Para Muslim tersebut kemudian ikut bergabung bukan saja dalam ketentaraan melainkan juga dalam birokrasi Tiongkok. Mereka kemudian dianjurkan agar menikahi perempuan-perempuan setempat dan bermukim terus menerus di Tiongkok. Peranan mereka kian meningkat. Begitu ditulis oleh Firas Al-Khateeb yang juga menguraikan bahwa bagi rakyat Tiongkok waktu itu, memang sulit untuk menerima Islam, karena latar belakang keyakinan mereka, seperti ajaran Kong Hu Chu dan Buddha, tidak mengenal para nabi/rasul seperti Ibrahim, Musa, ‘Isa (as), utusan-utusan Allah yang dikenal oleh para penganut agama Samawat.

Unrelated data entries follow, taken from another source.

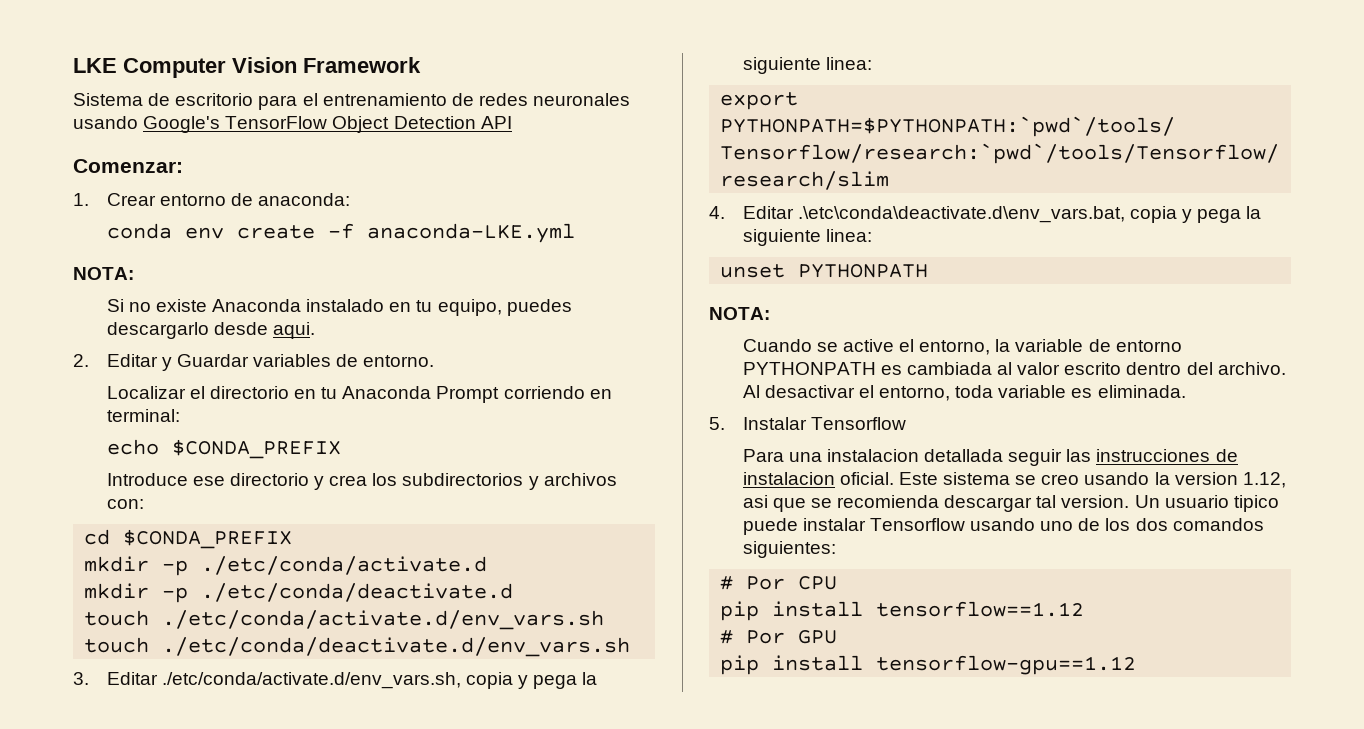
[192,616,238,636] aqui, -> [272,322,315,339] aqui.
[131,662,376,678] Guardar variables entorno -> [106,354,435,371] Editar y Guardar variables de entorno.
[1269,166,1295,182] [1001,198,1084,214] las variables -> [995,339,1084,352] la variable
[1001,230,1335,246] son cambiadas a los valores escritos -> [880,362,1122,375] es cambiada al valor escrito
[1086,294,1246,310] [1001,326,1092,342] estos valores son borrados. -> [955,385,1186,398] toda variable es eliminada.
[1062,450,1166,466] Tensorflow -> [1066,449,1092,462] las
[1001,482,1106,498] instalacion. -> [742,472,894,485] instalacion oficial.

Perihal masuknya Islam ke Asia Tenggara (Malaya, Indonesia dll). Profesor Anthony Jonhs dari Universitas Nasional Australia di Canberra, pernah menguraikan sebagai berikut: “Di Melaka (sekarang bagian dari Malaysia) dalam sebuah pekan ada seorang saudagar dari Gujarat, India, yang berjualan perhiasan-perhiasan sederhana terbuat dari logam yang murah. Ia ikut menggelar perdagangannya di pinggir jalan. Ketika ia melihat mata hari telah tinggi, ia menggulung daganganya itu ke dalam sehelai kain, dan segera menuju ke tepi sungai, lalu berwudhu, dan setelah mereka-reka arah kiblat, lalu melakukan salat zuhur. Selesai salat sejumlah orang yang sejak awal memperhatikannya menghampiri saudagar dari Gujarat itu dan bertanya apa yang telah dilakukannya tadi (yaitu melaksanakan salat).
“Oh, saya baru salat,” katanya, dan kemudian menjelaskan bahwa itu adalah suatu bentuk ibadah dalam agama Islam.
Begitulah, kata Profesor Anthony Johns, Islam masuk ke Asia Tenggara. Allahu a’lam.